ASİST YAPTIĞIMDA DAHA MUTLUYUM
- Şu an lidersiniz, siz de peş peşe goller atıyorsunuz. Liderliği sürdürebilecek misiniz?
- İki sezonu dördüncülükle tamamlayan takımımızın bu başarısı tesadüf değil. Nedenlerinden biri de, yönetimin aynı teknik ekibe güvenmesi. Takım her yıl yeni oyuncularla kuvvetlendiriliyor. Sezon başlarken, takım olarak hedef koyuyoruz. İki sezonu dördüncü bitiren bir takım için hedef zaten ilk dördün içinde olmak, daha da üstlerde yer almaktır. Dördüncülüğün altına düşmeyi, başarısızlık sayarız. Ben de geldiğim sezon dört gol atmıştım. Geçtiğimiz sezon bu sayı ikiye düştü. Bu da beni rahatsız ediyordu. Şimdiden dört haftada üç gol attım. Ama gol atmaktan çok asist yapmak benim için çok daha önemli. Asist yaptığım zaman gol attığımdan daha fazla mutlu oluyorum. Bu daha fazla gol atmayacağım anlamına gelmez daha da fazla atmak istiyorum. Gol atmaktan ziyade benim için takım bütün maçları kazanması çok daha önemli.
- Asist demişken Mesut Özil, en iyi asist oyuncusu seçildi. Özil'i takip ediyor musunuz?
- Evet, takip ediyorum. Büyük oyuncu...
- Peki Türk futbolunu nasıl değerlendiriyorsunuz?
- Türk futbolu sürekli gelişim ve büyüme halinde. Bu şekilde olmasaydı zaten Barcelona, Real Madrid, Liverpool gibi büyük takımlarda oynamış futbolcular burayı seçmezdi. Türkiye'de her türlü imkan var, futbol gelişimi açısından.
- Futbolda Brezilya mı Almanya mı İngiltere mi önde?
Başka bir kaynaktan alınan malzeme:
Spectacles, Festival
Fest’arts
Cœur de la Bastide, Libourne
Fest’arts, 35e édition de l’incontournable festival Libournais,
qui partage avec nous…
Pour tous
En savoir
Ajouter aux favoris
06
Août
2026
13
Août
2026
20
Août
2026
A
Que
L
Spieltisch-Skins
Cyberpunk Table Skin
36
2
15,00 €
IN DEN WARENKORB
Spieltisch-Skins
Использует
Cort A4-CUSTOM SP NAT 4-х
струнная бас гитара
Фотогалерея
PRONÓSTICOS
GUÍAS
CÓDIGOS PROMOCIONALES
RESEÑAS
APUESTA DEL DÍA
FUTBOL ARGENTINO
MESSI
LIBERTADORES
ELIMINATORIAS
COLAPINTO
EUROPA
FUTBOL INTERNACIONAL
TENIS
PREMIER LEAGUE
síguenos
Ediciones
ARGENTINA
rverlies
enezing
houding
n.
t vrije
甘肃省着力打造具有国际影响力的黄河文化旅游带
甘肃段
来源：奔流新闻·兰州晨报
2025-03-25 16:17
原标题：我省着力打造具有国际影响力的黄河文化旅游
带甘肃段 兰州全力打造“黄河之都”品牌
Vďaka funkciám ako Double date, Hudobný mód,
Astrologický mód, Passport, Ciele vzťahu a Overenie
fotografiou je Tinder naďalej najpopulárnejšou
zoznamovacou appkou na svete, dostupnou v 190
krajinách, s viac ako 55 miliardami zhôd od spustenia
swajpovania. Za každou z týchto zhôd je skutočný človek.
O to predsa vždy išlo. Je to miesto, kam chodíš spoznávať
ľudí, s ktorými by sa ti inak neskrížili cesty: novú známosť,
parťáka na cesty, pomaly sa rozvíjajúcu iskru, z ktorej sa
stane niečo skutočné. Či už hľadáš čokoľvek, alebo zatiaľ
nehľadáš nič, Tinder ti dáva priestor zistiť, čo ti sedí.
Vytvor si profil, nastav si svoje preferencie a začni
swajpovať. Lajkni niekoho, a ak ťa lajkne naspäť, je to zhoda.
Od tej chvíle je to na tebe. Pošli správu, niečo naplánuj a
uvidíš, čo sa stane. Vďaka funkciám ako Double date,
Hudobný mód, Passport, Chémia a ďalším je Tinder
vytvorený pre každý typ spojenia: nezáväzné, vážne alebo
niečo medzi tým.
Ya da başka bir ülke mi?
- Bireysel olarak baktığınızda Brezilya derim. Çünkü, bireysel özelliklerde doğal futbol yeteneği var. Ama takım oyununda kesinlikle Avrupa önde. 2007'de Portekiz'e geldiğimden bugüne Avrupa'da oynuyorum. Buradaki futbolu izleyerek futboldaki bakış açım da değişti ve Avrupa futbolunu daha çok sevmeye başladım. Ama Brezilya, hiçbir zaman takım oyunu oynamadı.
- Klasik bir soruyla devam edelim; Ronaldo mu Messi mi?
- Kesinlikle Messi. Çünkü, çok farklı bir futbolcu. Ronaldo'ya saygısızlık etmek istemiyorum, o da olağanüstü bir futbolcu ama ne olursa olsun Messi'nin takıma yaptıkları, bireysel performansı Ronaldo'nun çok çok üstünde.